Trump has taken public consolation from the assurance that the Senate will not convict and remove him. But while impeachment is often likened to an indictment, they’re not exactly the same. Impeachment is a serious sanction in itself, and acquittal in the Senate is not the same as vindication. Members of the Senate are not voting merely on whether charges are true, but whether they merit removal. Again, comparison to Clinton is useful: There was no question that Clinton had lied under oath; the question was whether the offense was serious enough for him to lose his office.
In Trump’s case, the Senate’s anticipated decision will not erase the substantial evidence against him. Trump sent his personal attorney, Rudy Giuliani, to meddle in Ukraine, creating a foreign-policy back channel that was designed to aid his 2020 reelection bid by digging up damaging information about former Vice President Joe Biden, the leading Democratic candidate for president.
When Giuliani’s efforts came up short, and the sitting president of Ukraine lost in a landslide, Trump and his allies quickly moved to extort assistance from Ukraine’s new president, Volodymyr Zelensky, in order to improve his prospects in the 2020 election. While also raising a bogus conspiracy theory about Russian interference in the 2016 election, Trump asked Zelensky to investigate a company where Biden’s son served as a director. Trump-administration officials said in sworn testimony that Trump expressed no interest in the result of the investigation, but solely in the announcement—that is, the political benefit, not any fight against corruption.
In apparent violation of the law, Trump held up millions of dollars of military aid to Ukraine, desperately needed in its battle against Russia, that had been appropriated by Congress. The administration then sought to create retroactive justifications for the hold. The aid was eventually released after the hold became public, but Trump refused to cooperate with Congress, declining to allow testimony and holding back documents from the investigation. Meanwhile, Trump and Giuliani continue to try to extort foreign interference in the election.
Few, if any, of these facts are seriously in question. Trump and many Republicans have argued that Trump was within his authority to do what he did, but that doesn’t dispute the basic fact that the president extorted foreign election interference for his own personal political benefit, using government funds. And as the Clinton example shows, even an impeachment process that the president’s defenders deride as a partisan witch hunt stains a presidency.

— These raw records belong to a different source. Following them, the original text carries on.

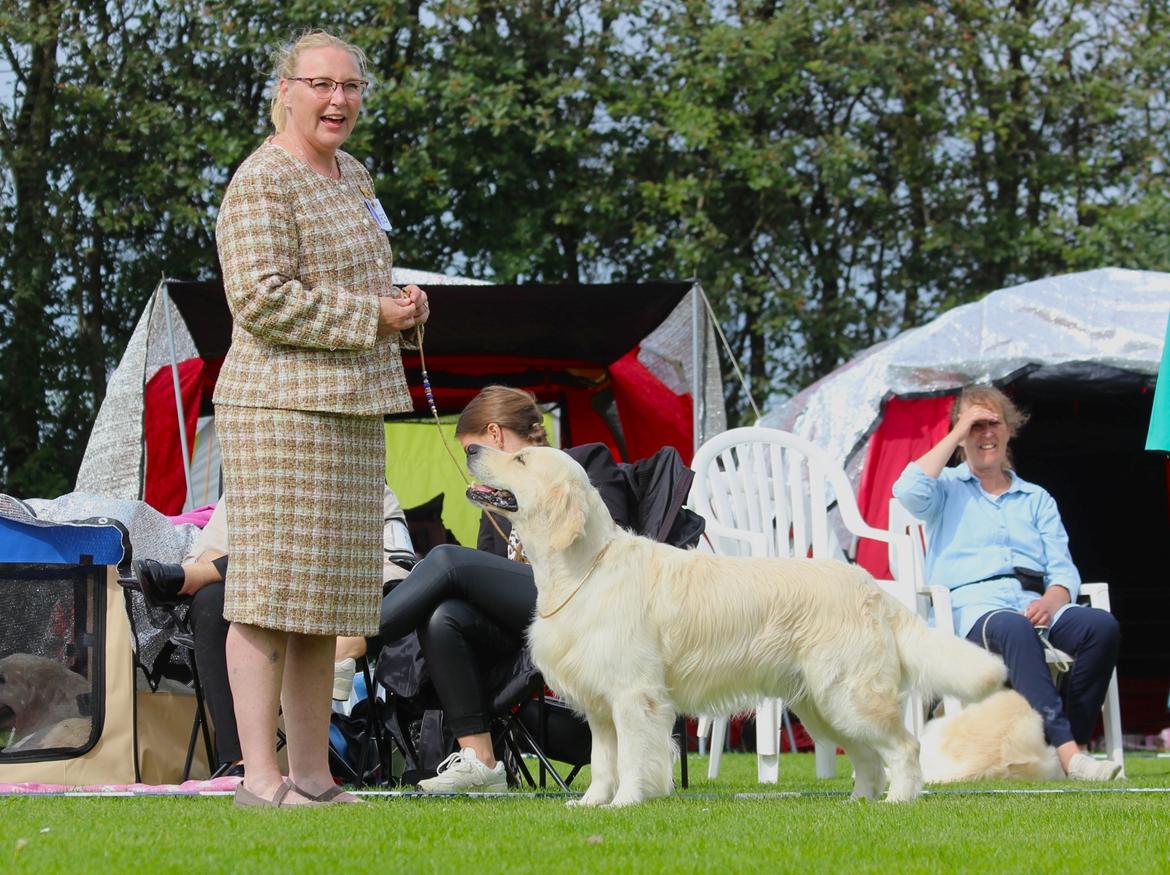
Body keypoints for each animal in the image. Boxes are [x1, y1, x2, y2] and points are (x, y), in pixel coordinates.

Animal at [463, 444, 1006, 804]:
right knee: (869, 757)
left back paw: (899, 800)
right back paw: (859, 802)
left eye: (520, 459)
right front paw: (592, 803)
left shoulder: (635, 696)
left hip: (849, 695)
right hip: (821, 704)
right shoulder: (601, 705)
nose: (470, 446)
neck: (583, 568)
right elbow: (601, 761)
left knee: (906, 746)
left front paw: (626, 803)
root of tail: (871, 589)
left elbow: (635, 758)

Trump may manage to distinguish himself even among presidents who were impeached or nearly impeached. The scale and brazenness of his scheme mean that his name is likely to replace Nixon’s as a byword for corruption and abuse of political power. It also gives Trump a shot at joining other presidents who were not impeached, such as Warren G. Harding and George W. Bush, but are among the residents of the White House with the worst records in office.
At historic moments like this one, it’s common to hear portentous statements about history rendering a verdict. This is a puerile, anthropomorphizing notion of history, which has no agency. History does not remember; people do. The verdict of history is simply the people’s view of a person’s reputation, and reputation is the same as brand. No president has ever understood the power and mystique of brand as keenly as Donald Trump, which means he is acutely able to grasp the blow to his reputation that the House is striking today.